When asked on a scale of 1/10 how concerned he was about this he said 3. So, all in all the news is good.

Tomorrow we go to a wedding, all our troubles behind us (well nearly). Have a good weekend y'll.

Wednesday, 2 September 2009


I have always been fascinated by this man. He marched to the beat of his own drum, had a whole section of the Nobel Peace Prize museum in Stockholm dedicated to him and was nobody's fool. I should add that my mother and father hated him. I think that they were old school socialists who couldn’t bring themselves to like a Tory politician. But that’s another story.

The other morning one of my colleagues was attemtping to quote one of her grandmothers stranger sayings. She couldn’t quite remember her exact words apart from it being something about buggering on at a wedding. Yes, I was confused too, but out of this random, mad conversation one thought led to another and I was reminded that on days when nothing seemed to be going his way, Churchill would start the day off by saying out loud: "KBO - Keep Buggering On!" ... Sadly, in my hugely complicated life, there have been many, many times when I have known the exact meaning of this sentiment!

This small exchange led me to reacquainting myself with some of his best known quotes and this one leapt out at me as being very relevant in today’s world. “I have always felt that a politician is to be judged by the animosities he excites among his opponents.” I wonder what he would have made of our dear PM and his massively under-esteemed cohort “The King Maker” Mandelson? I am sure that he would have had a few wise words to share with us don’t you?

Maybe he had a premonition about our PM when he said, “I cannot pretend to feel impartial about colours. I rejoice with the brilliant ones and am genuinely sorry for the poor browns”.
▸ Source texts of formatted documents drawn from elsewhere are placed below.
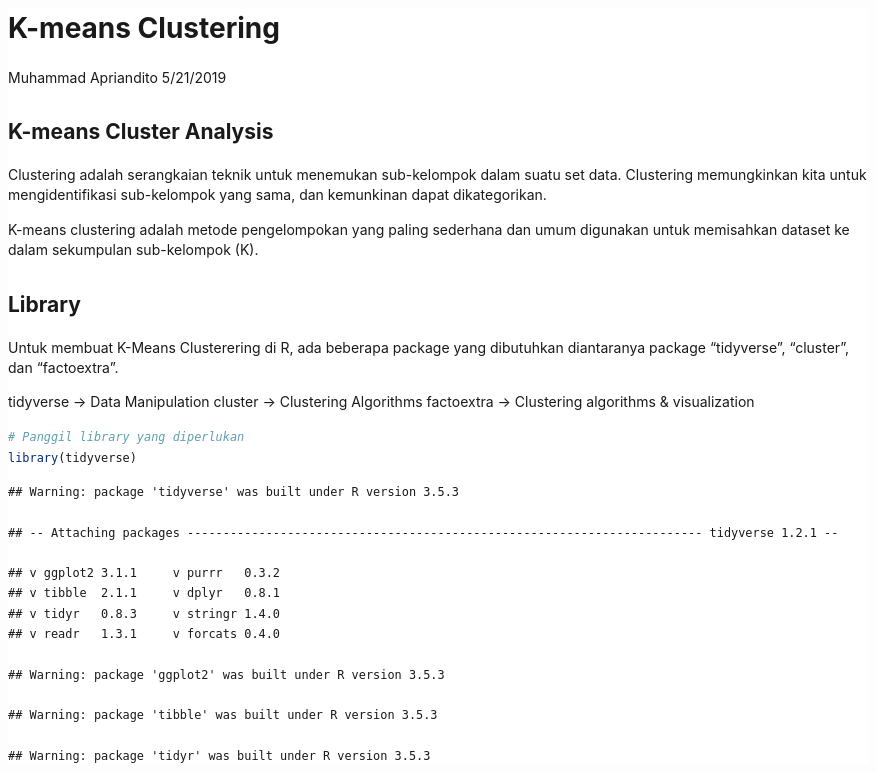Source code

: K-means Clustering
================
Muhammad Apriandito
5/21/2019

## K-means Cluster Analysis

Clustering adalah serangkaian teknik untuk menemukan sub-kelompok dalam
suatu set data. Clustering memungkinkan kita untuk mengidentifikasi
sub-kelompok yang sama, dan kemunkinan dapat dikategorikan.

K-means clustering adalah metode pengelompokan yang paling sederhana dan
umum digunakan untuk memisahkan dataset ke dalam sekumpulan sub-kelompok
(K).

## Library

Untuk membuat K-Means Clusterering di R, ada beberapa package yang
dibutuhkan diantaranya package “tidyverse”, “cluster”, dan “factoextra”.

tidyverse -\> Data Manipulation cluster -\> Clustering Algorithms
factoextra -\> Clustering algorithms & visualization

``` r
# Panggil library yang diperlukan
library(tidyverse)
```

    ## Warning: package 'tidyverse' was built under R version 3.5.3

    ## -- Attaching packages ------------------------------------------------------------------------ tidyverse 1.2.1 --

    ## v ggplot2 3.1.1     v purrr   0.3.2
    ## v tibble  2.1.1     v dplyr   0.8.1
    ## v tidyr   0.8.3     v stringr 1.4.0
    ## v readr   1.3.1     v forcats 0.4.0

    ## Warning: package 'ggplot2' was built under R version 3.5.3

    ## Warning: package 'tibble' was built under R version 3.5.3

    ## Warning: package 'tidyr' was built under R version 3.5.3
Or he could equally have written this for our current bunch of no-hope politicians “Men occasionally stumble over the truth, but most of them pick themselves up and hurry off as if nothing ever happened”. Now ain’t that the truth?

And here’s a good one for Tony Blair “Never, never, never believe any war will be smooth and easy, or that anyone who embarks on the strange voyage can measure the tides and hurricanes he will encounter. The statesman who yields to war fever must realize that once the signal is given, he is no longer the master of policy but the slave of unforeseeable and uncontrollable events”.

This is fun, but unfortunately I have a life that I must now go and live. But I leave you with one last quote in which, I believe, he really homes in on one of life's most important things “From now on, ending a sentence with a preposition is something up with which I will not put”. Amen to that.

And finally ….. I believe that true friendship continues to grow, even over the longest distance and the same goes for true love.